Regarding The Blind Side, how did writing a book with an old friend at the center of the story affect your relationship to the material?

I probably don’t know exactly, but this was a person I had not seen or heard from in twenty-five years, and I didn’t think of him as a friend the last time I saw him. We had been friends when we were about eight.

It was a little odd, but it saved me a lot of trouble trying to figure out his character because I’d seen it in action as a kid.

More to the point, I’d have never written the story otherwise. I stumbled into it well before Michael Oher became a hot football prospect. I saw the humble beginnings. When I first met Michael at Sean’s house, Sean was telling me about writing letters to Division 2 coaches that he’d known in his playing days at Ole Miss; he thought he could get Michael into college as a basketball player. He didn’t have a future as a basketball player, but Sean could maybe get him an education; these coaches would take care of him.

Sean was oblivious at that point to Michael’s value. If I hadn’t seen that with my own eyes — and I wouldn’t have seen it if I hadn’t known him — I don’t think I would have believed their motives were as pure as I think they are.

It’s funny because their motives became slightly impure once he became valuable. It would have been slightly embarrassing if Michael hadn’t gone to Ole Miss, for example. They did become conflicted, and they know it. But he was in their lives before they thought he had value; that’s not why they made him part of the family.

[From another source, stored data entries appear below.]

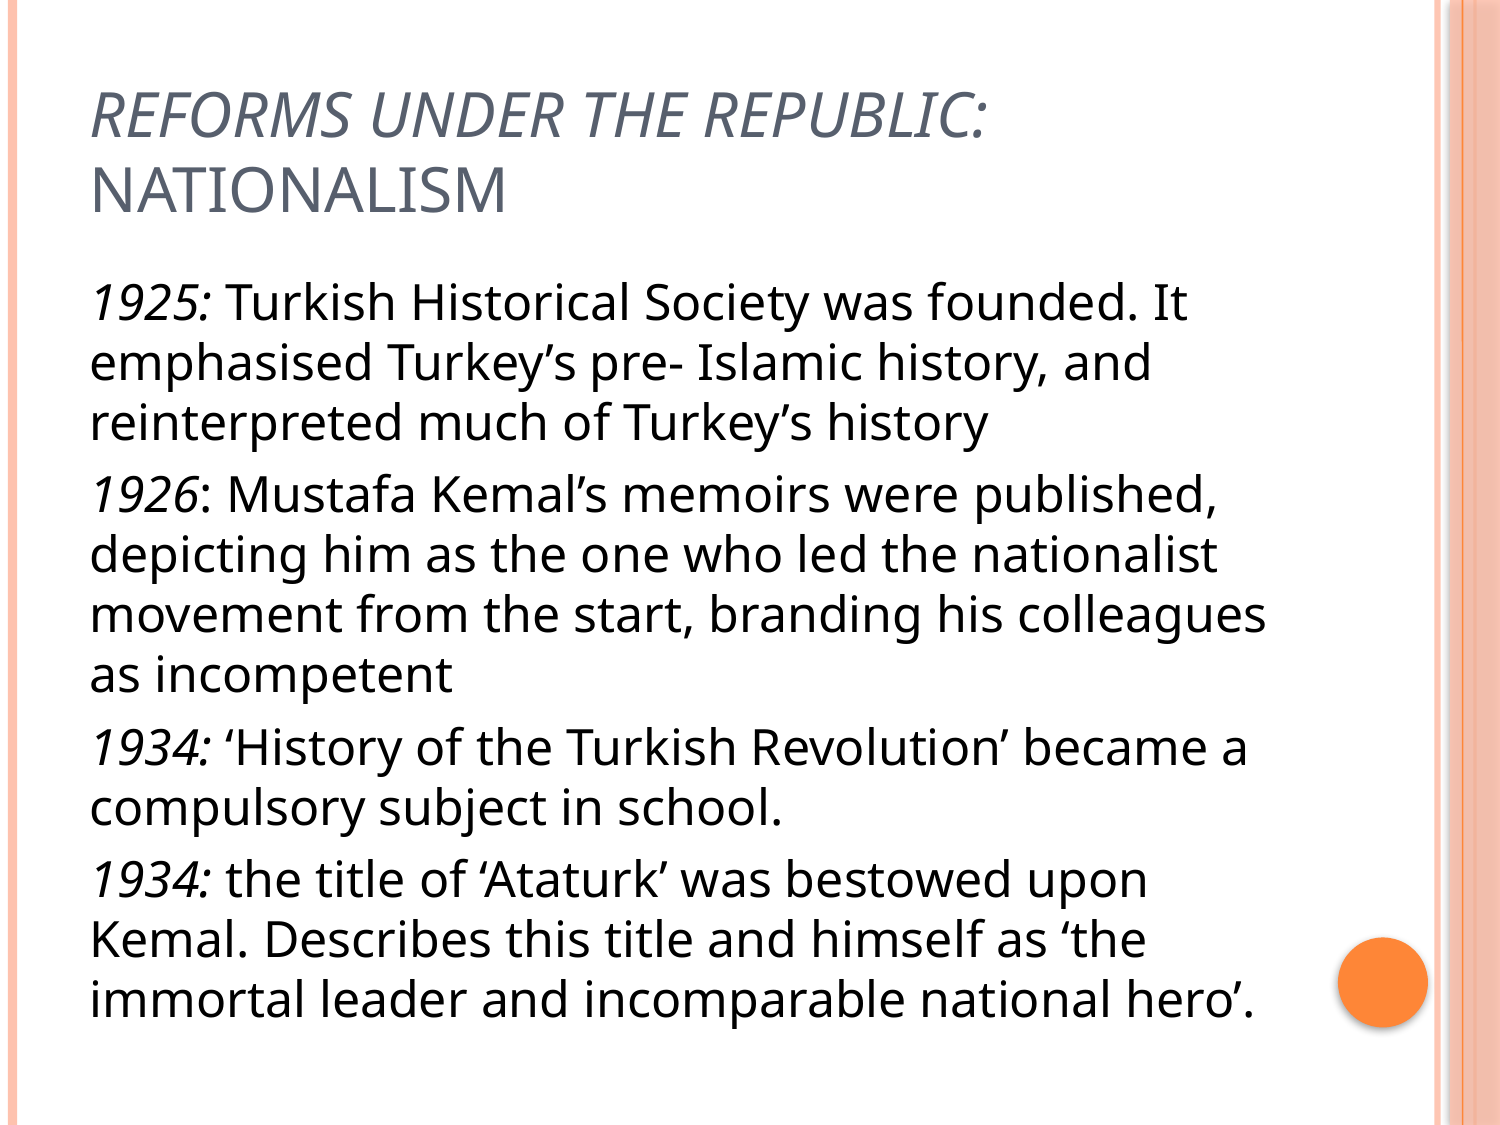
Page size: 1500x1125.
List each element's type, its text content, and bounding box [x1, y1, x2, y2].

list 1925: Turkish Historical Society was founded. It emphasised Turkey’s pre- Islamic history, and reinterpreted much of Turkey’s history 1926: Mustafa Kemal’s memoirs were published, depicting him as the one who led the nationalist movement from the start, branding his colleagues as incompetent 1934: ‘History of the Turkish Revolution’ became a compulsory subject in school. 1934: the title of ‘Ataturk’ was bestowed upon Kemal. Describes this title and himself as ‘the immortal leader and incomparable national hero’. [75, 262, 1300, 1062]
title Reforms under the Republic: Nationalism [75, 45, 1300, 233]
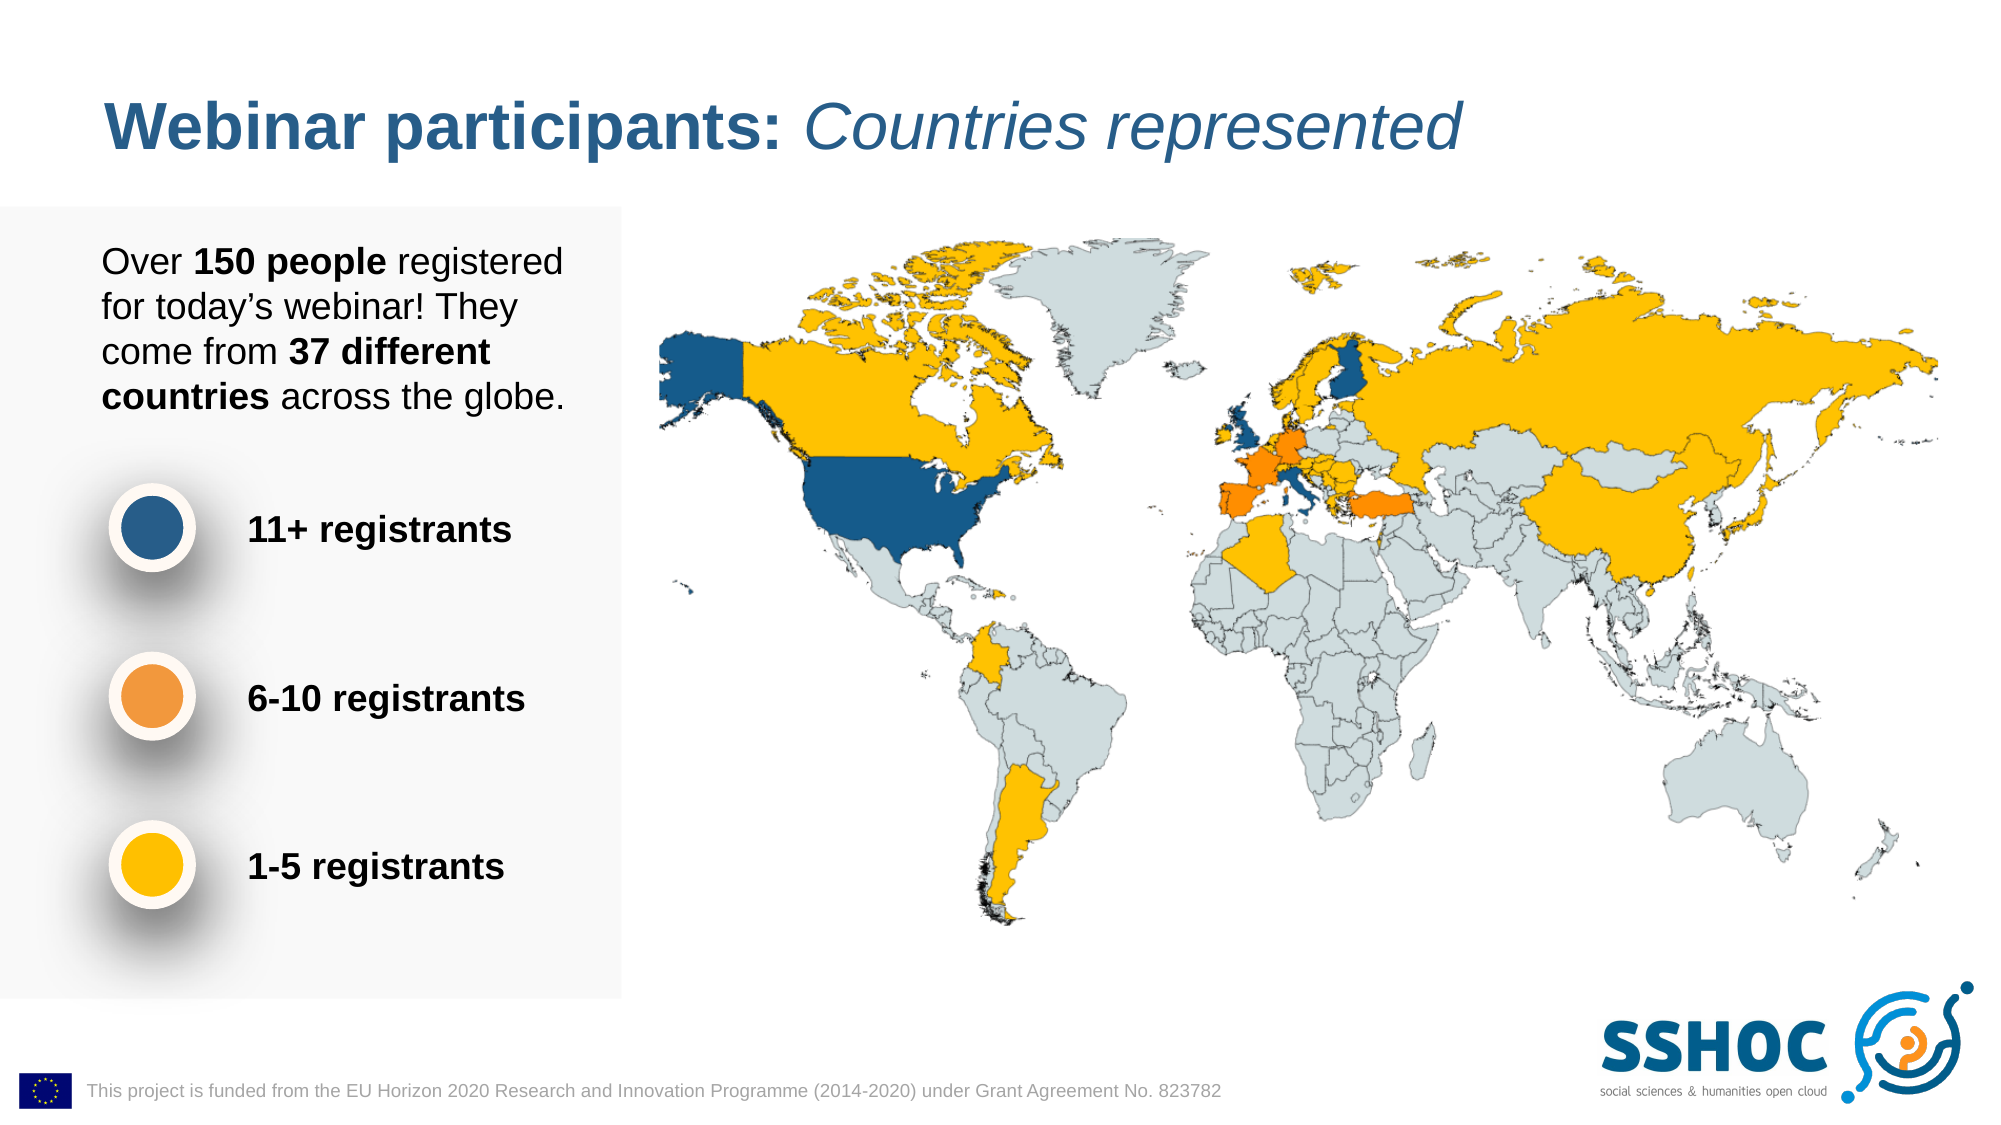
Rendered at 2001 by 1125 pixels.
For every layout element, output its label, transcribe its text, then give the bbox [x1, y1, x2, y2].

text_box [659, 0, 2000, 930]
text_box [0, 206, 622, 999]
picture [1597, 965, 2001, 1118]
text_box Webinar participants: Countries represented [89, 84, 654, 313]
picture [19, 1073, 72, 1109]
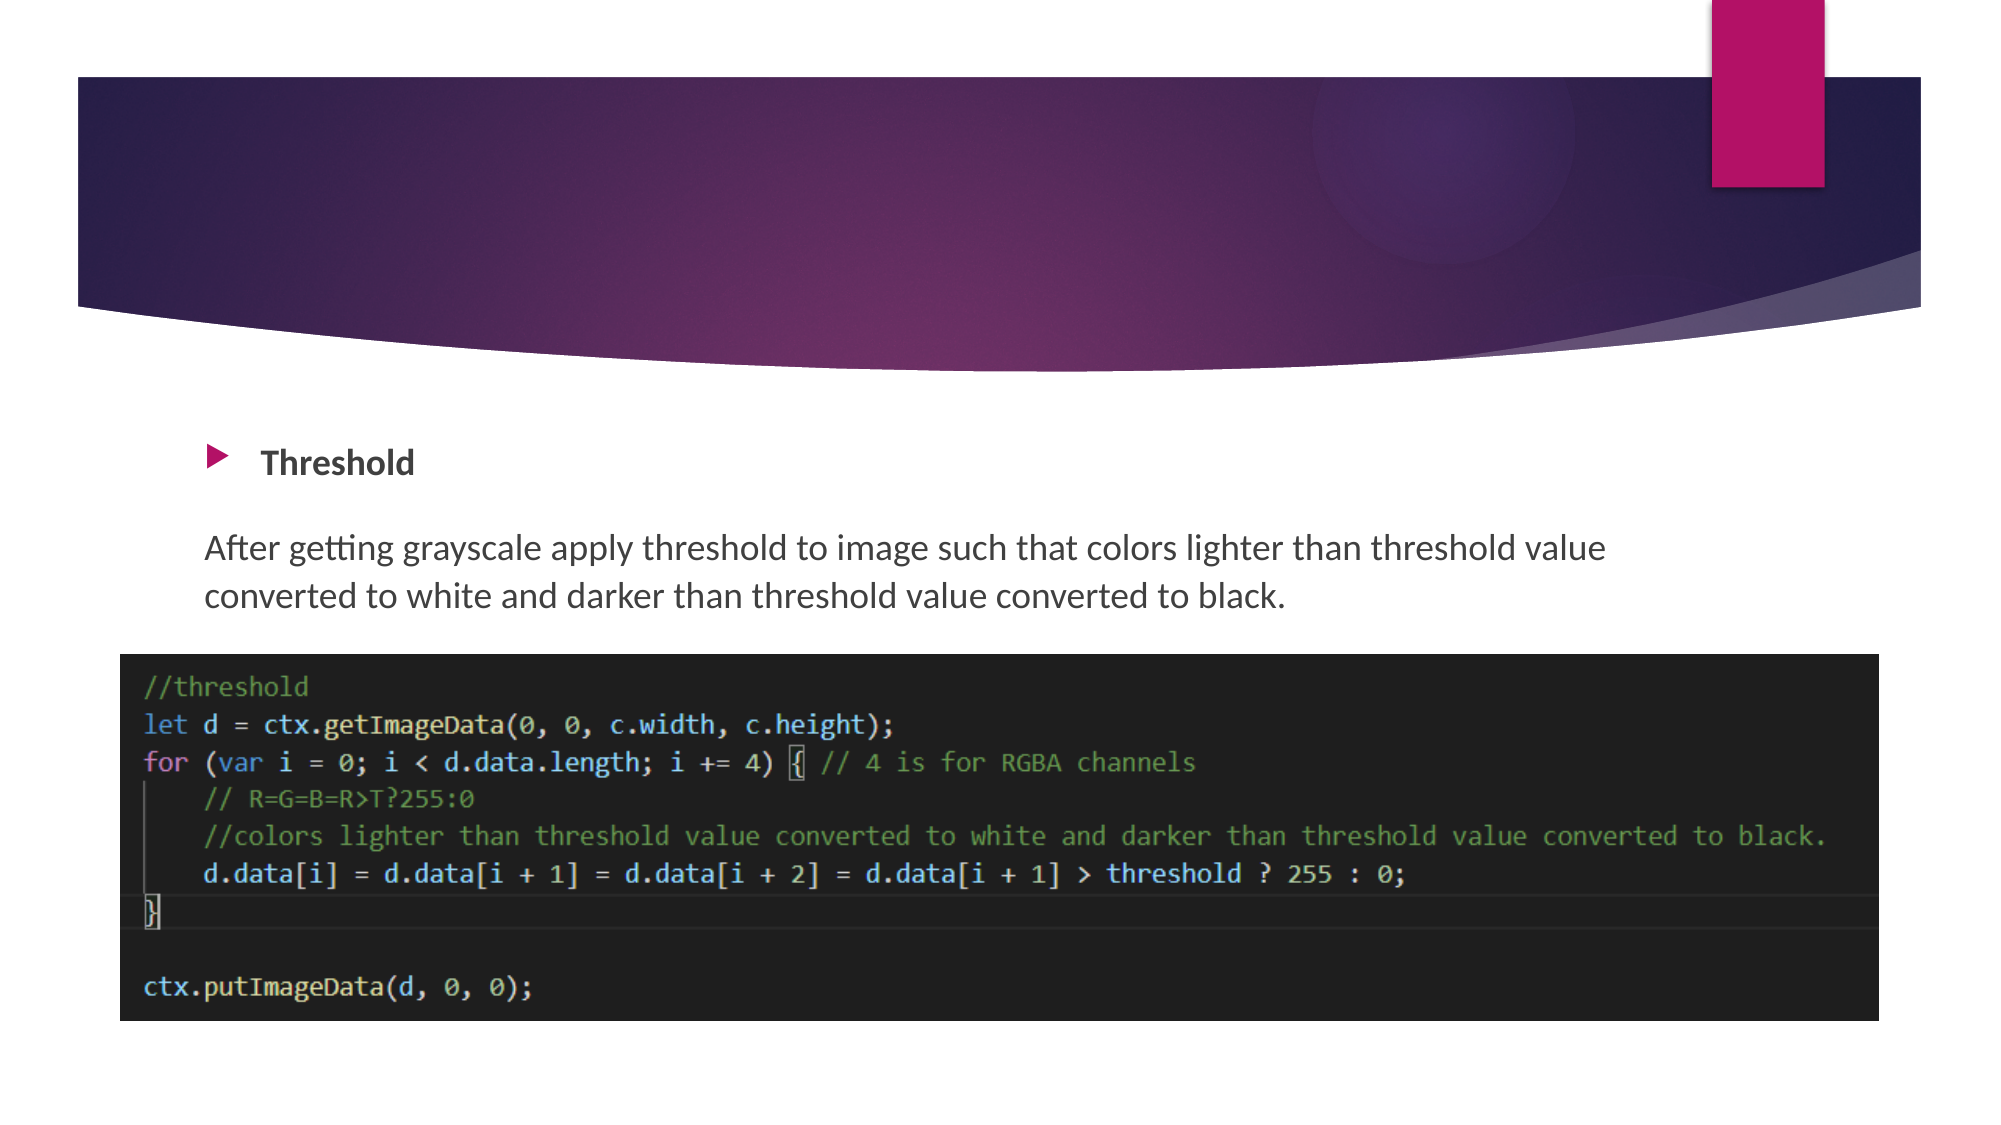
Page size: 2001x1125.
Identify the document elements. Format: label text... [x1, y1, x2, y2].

picture [120, 654, 1880, 1021]
list Threshold After getting grayscale apply threshold to image such that colors lighter than threshold value converted to white and darker than threshold value converted to black. [189, 427, 1638, 631]
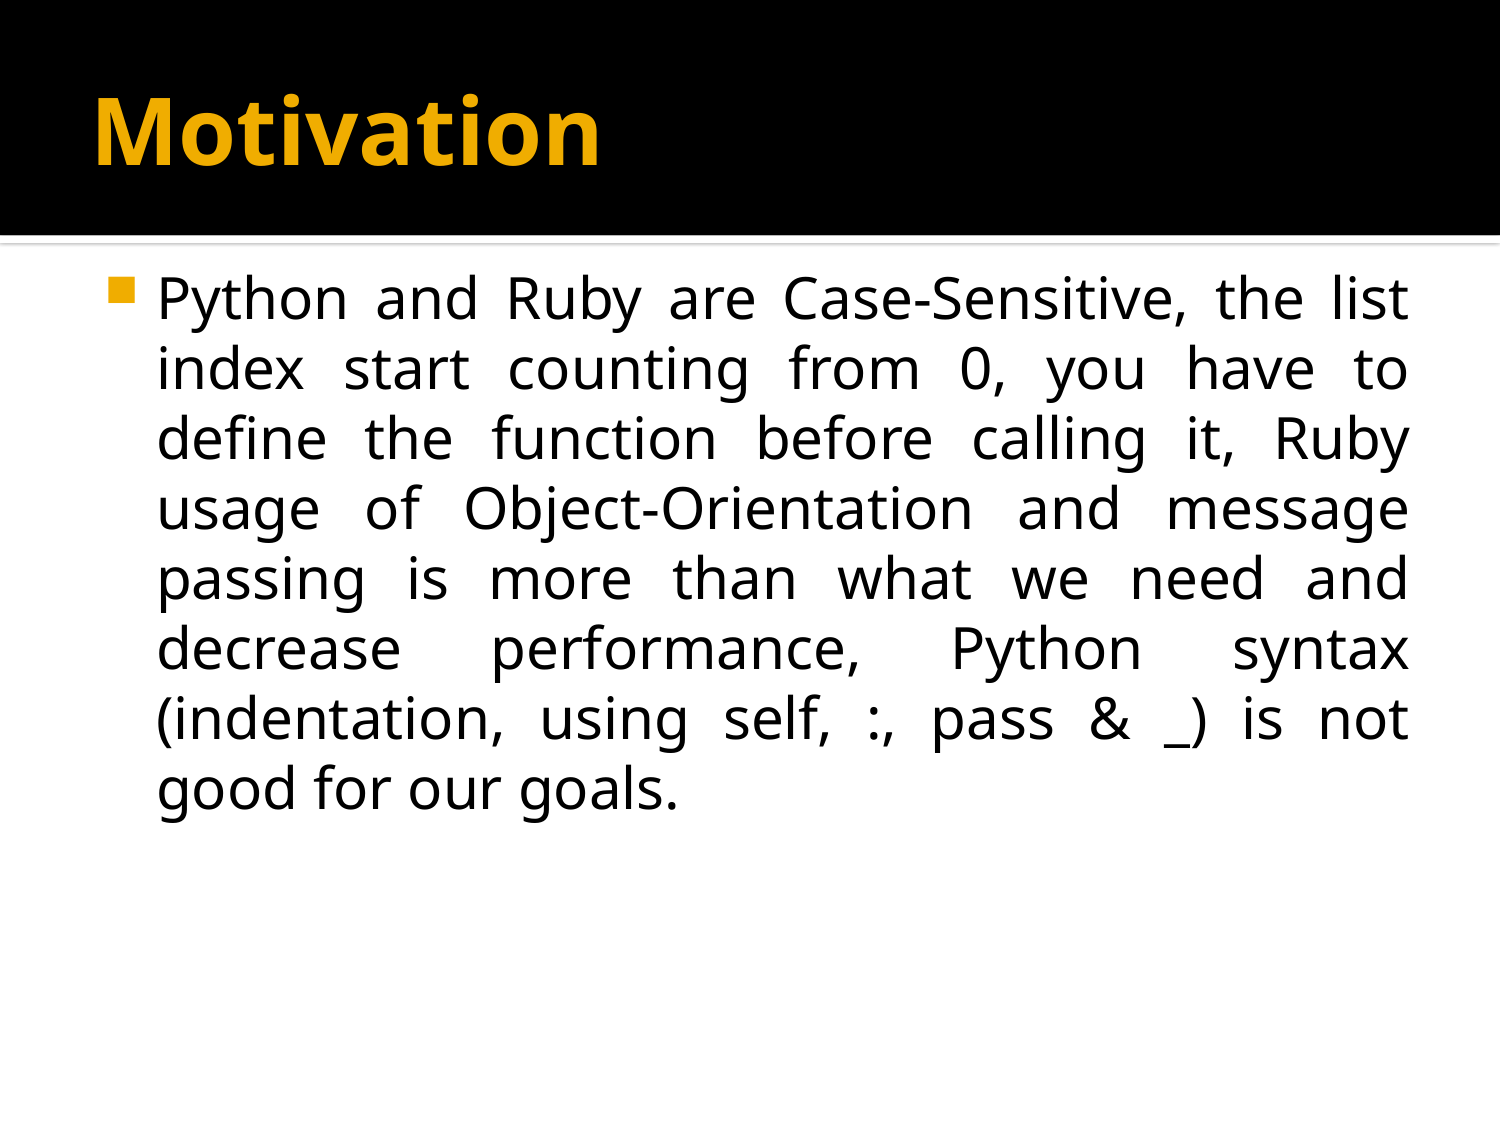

It was important also that I had some sense of what Sean’s heart was like. It’s all helpful. When you write characters fresh, like Jim Clark, someone I’d never laid eyes on until I walked into his office two years before I wrote The New New Thing, there’s a limit to how well you can get to know them. And you have to work much harder to get to know them. Think of your own life. Think back to people you knew when you were little kids. You develop a feel for a person’s character when you’re a kid that’s very hard to duplicate later on, especially when you’re functioning as a journalist, inspecting them. You saw them when they didn’t think they were being watched. That was a huge advantage.